Exercise aim>
Go through the material below and state how many lines include "brown", giving the number only.

Supplied information>
------------------------------------

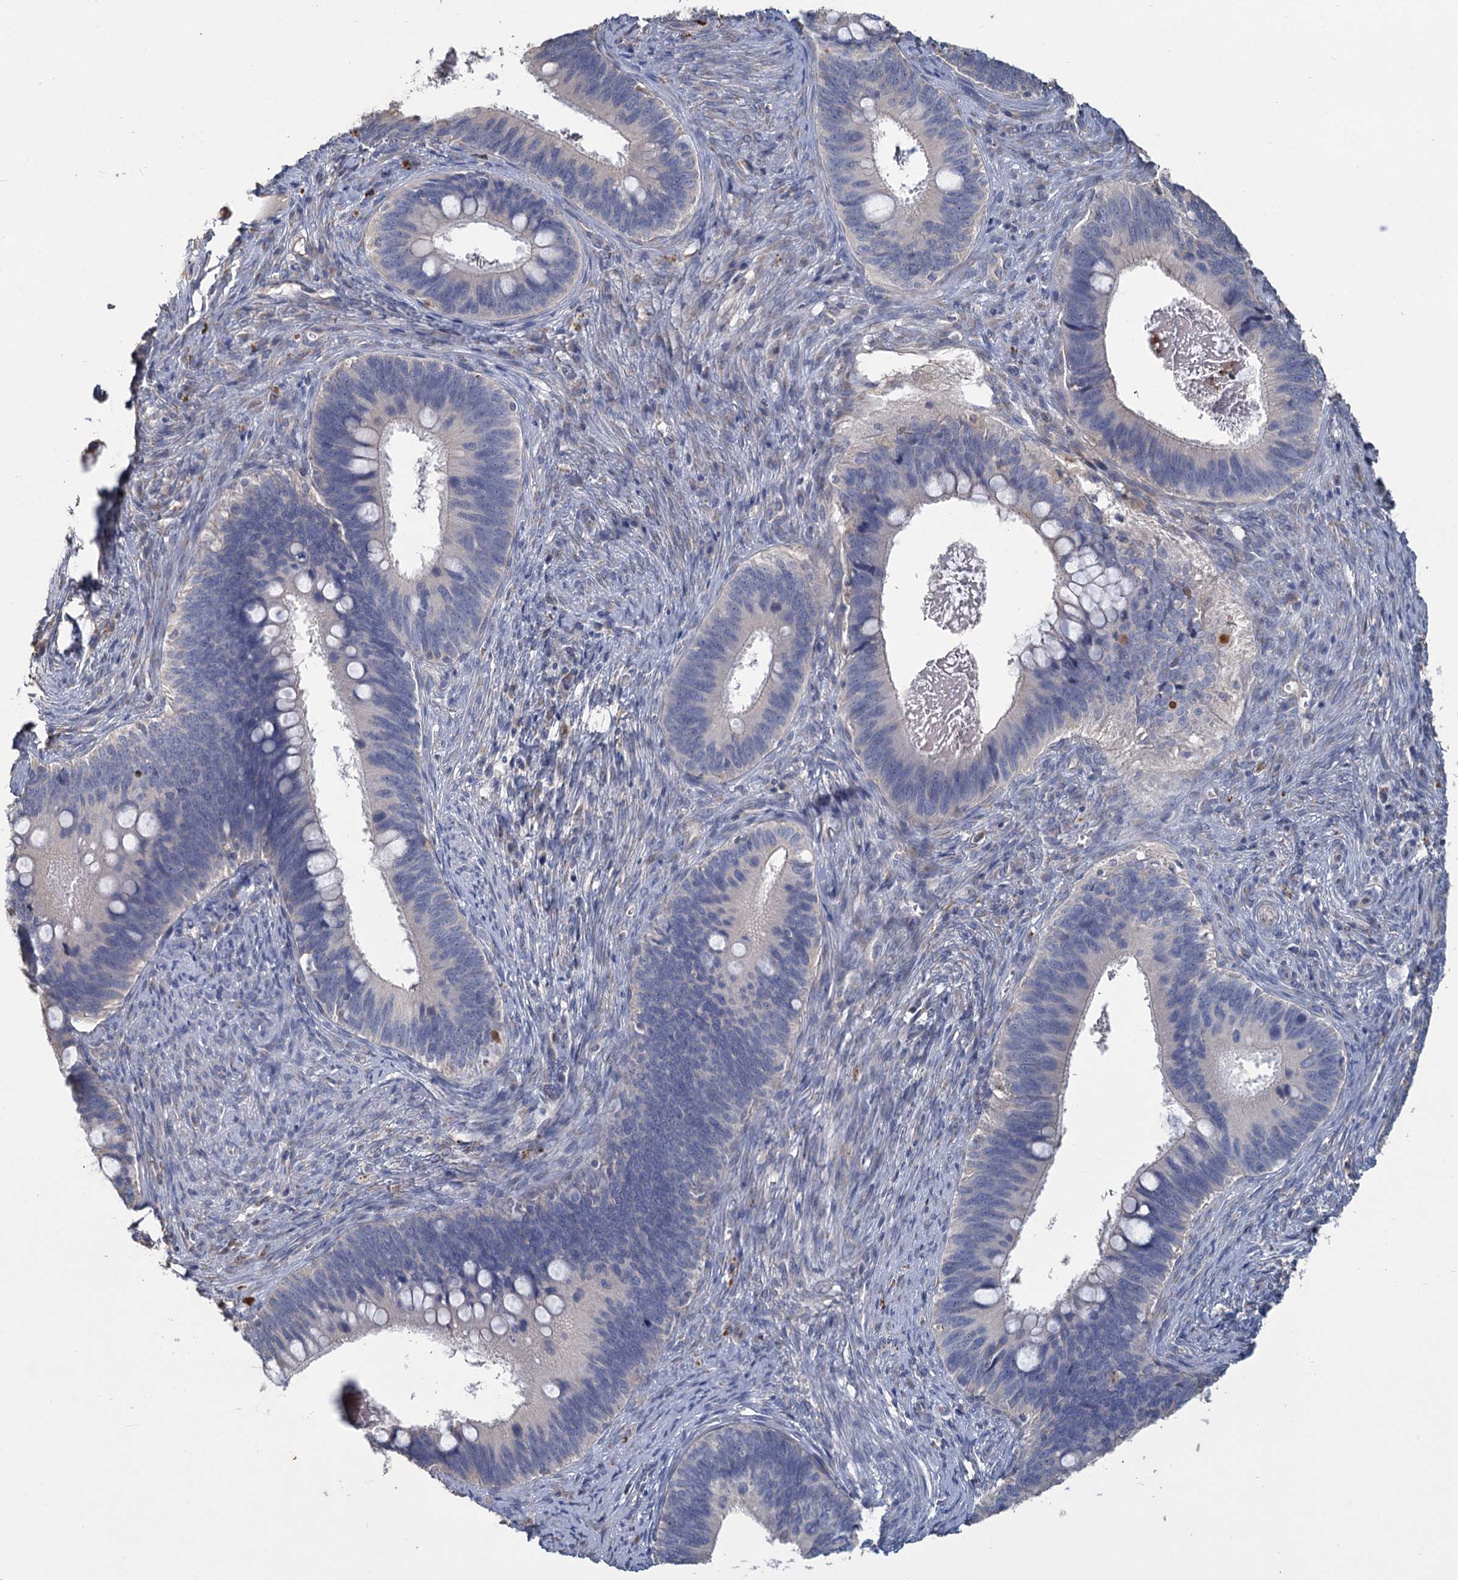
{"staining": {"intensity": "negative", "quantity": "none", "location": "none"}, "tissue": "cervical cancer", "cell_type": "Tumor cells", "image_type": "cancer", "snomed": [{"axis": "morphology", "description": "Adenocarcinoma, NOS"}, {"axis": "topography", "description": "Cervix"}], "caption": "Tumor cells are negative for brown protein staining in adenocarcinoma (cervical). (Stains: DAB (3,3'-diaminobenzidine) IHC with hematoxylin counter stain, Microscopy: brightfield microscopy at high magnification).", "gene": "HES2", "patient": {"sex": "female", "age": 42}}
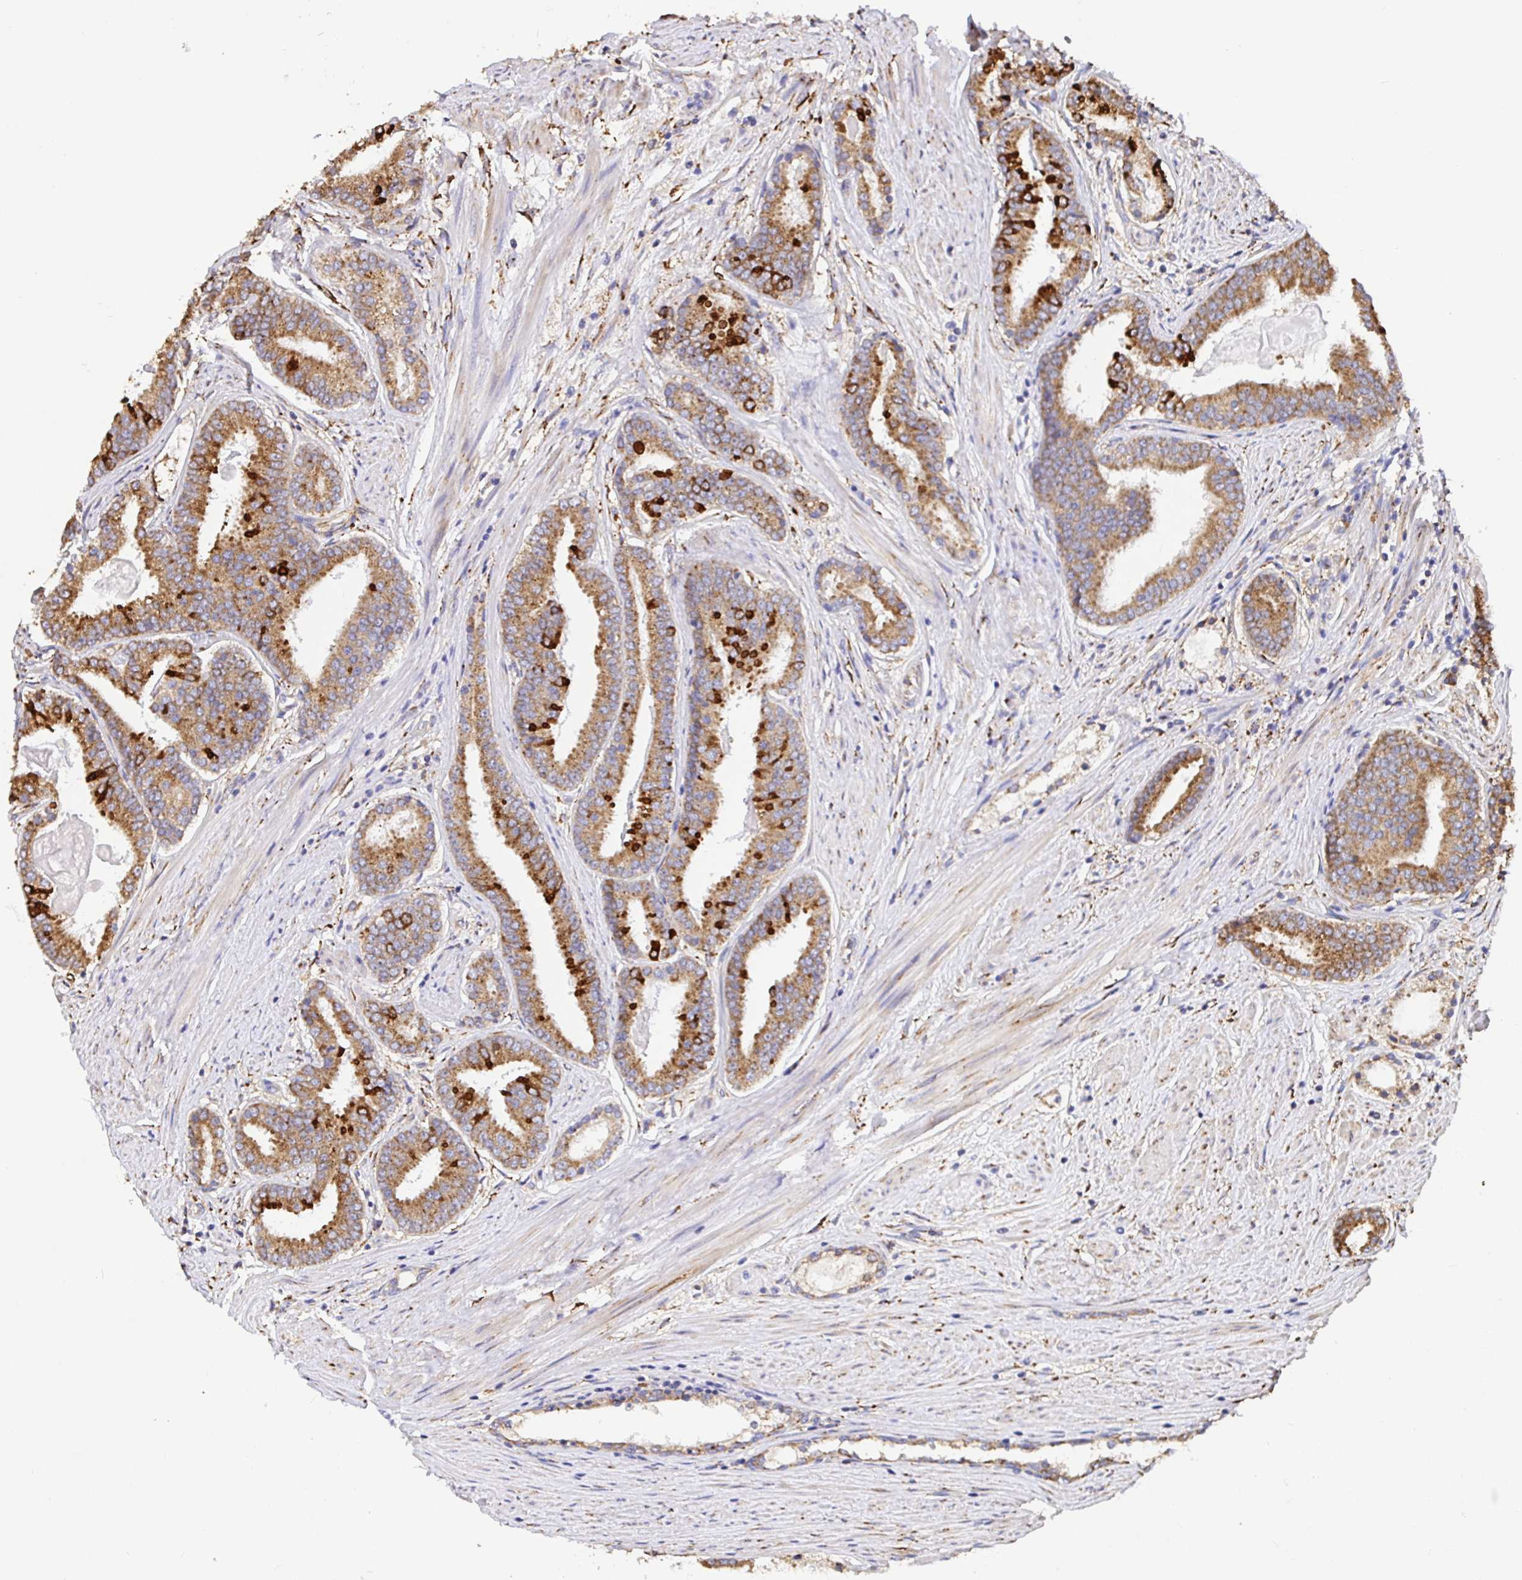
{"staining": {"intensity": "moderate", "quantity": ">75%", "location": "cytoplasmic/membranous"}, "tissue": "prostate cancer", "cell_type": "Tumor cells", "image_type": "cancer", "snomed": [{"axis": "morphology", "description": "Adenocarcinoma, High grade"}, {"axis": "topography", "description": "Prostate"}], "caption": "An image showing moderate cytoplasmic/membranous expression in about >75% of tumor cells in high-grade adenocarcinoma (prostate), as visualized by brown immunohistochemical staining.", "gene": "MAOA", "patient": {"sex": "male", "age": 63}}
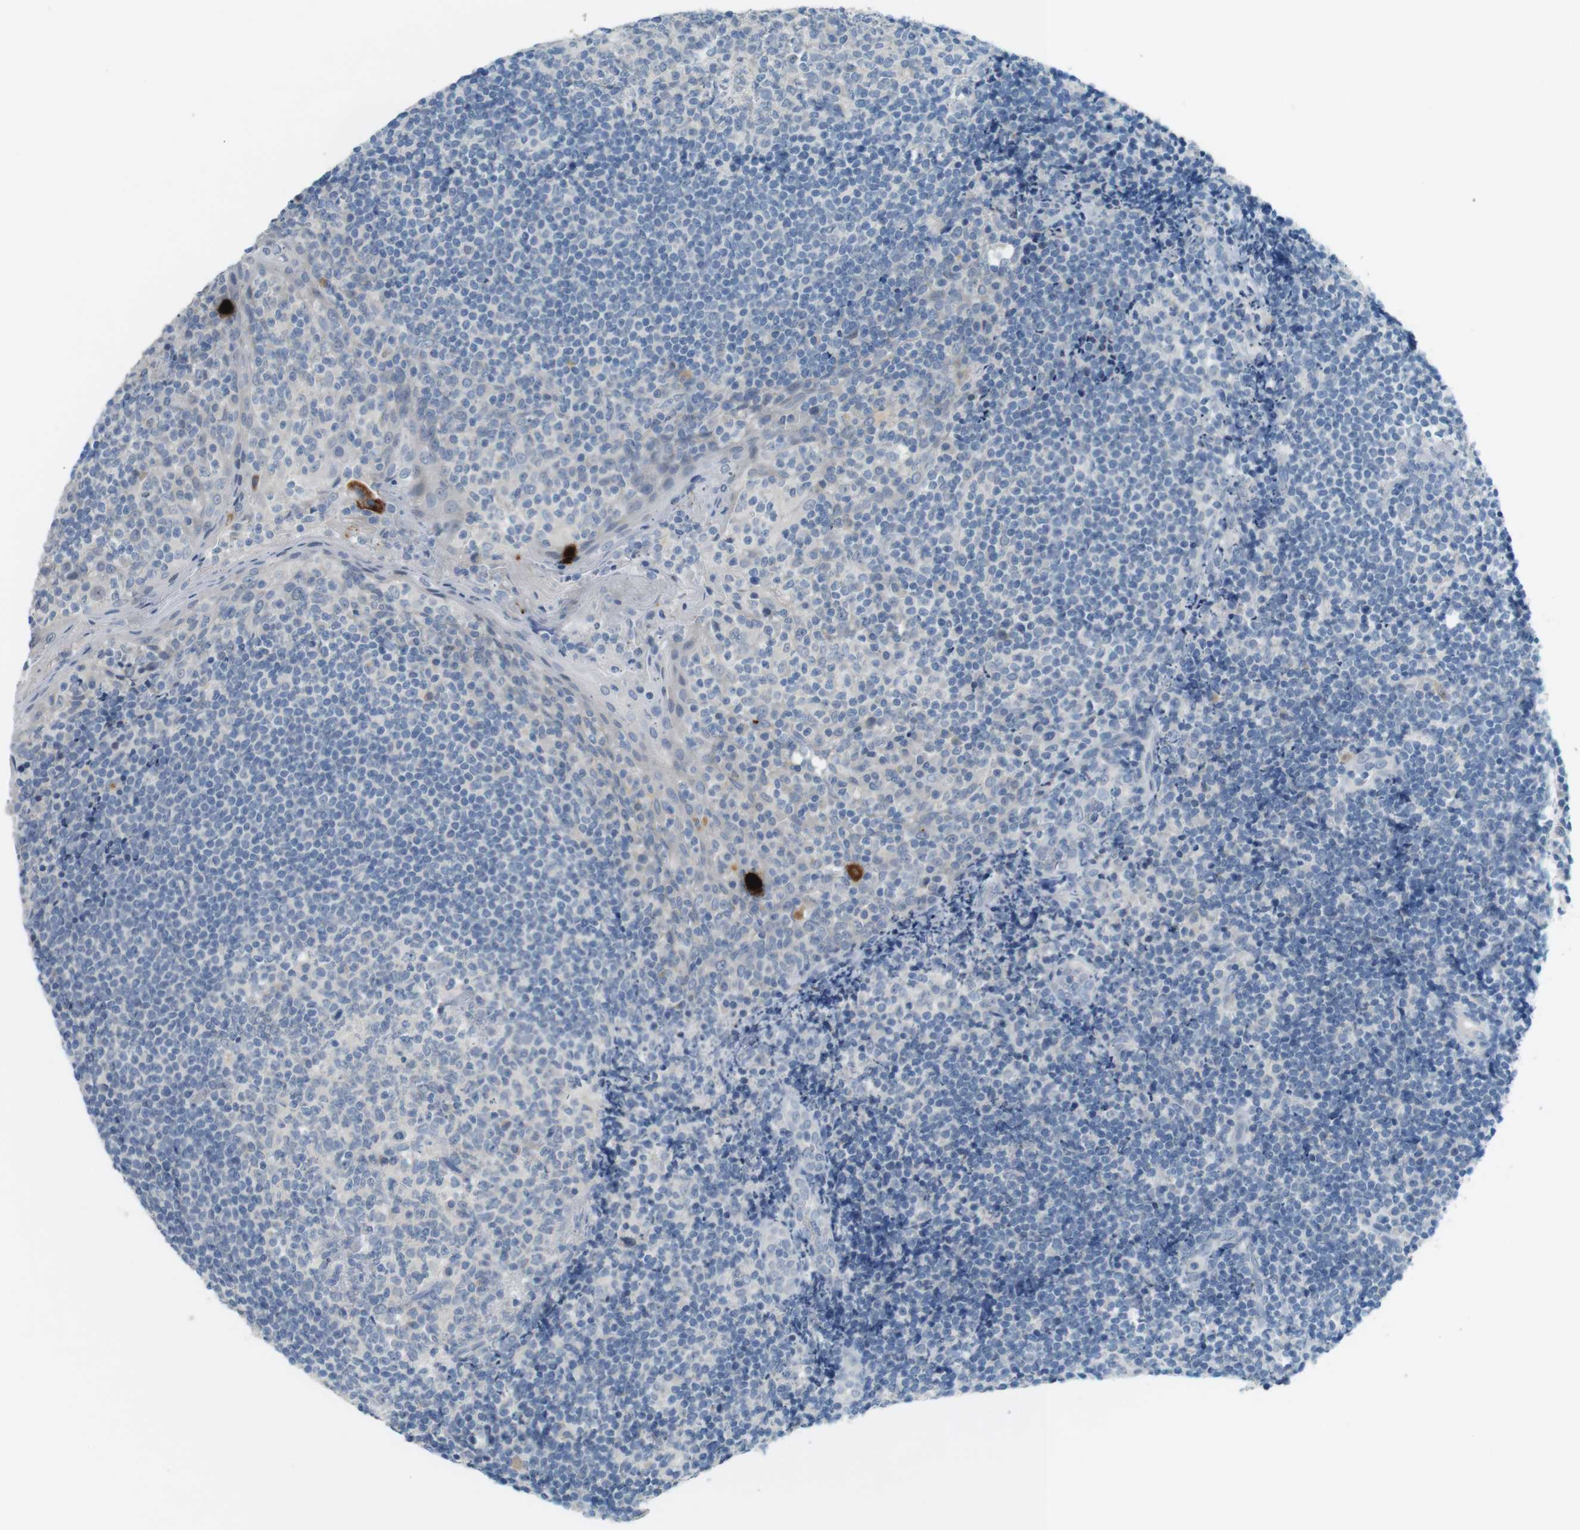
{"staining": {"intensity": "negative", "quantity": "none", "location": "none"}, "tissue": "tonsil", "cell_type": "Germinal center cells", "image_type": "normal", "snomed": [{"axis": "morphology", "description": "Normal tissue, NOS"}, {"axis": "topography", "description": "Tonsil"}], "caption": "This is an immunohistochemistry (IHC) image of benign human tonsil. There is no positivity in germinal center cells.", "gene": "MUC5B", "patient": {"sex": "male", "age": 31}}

------------------------------------

Solution to the exercise>
2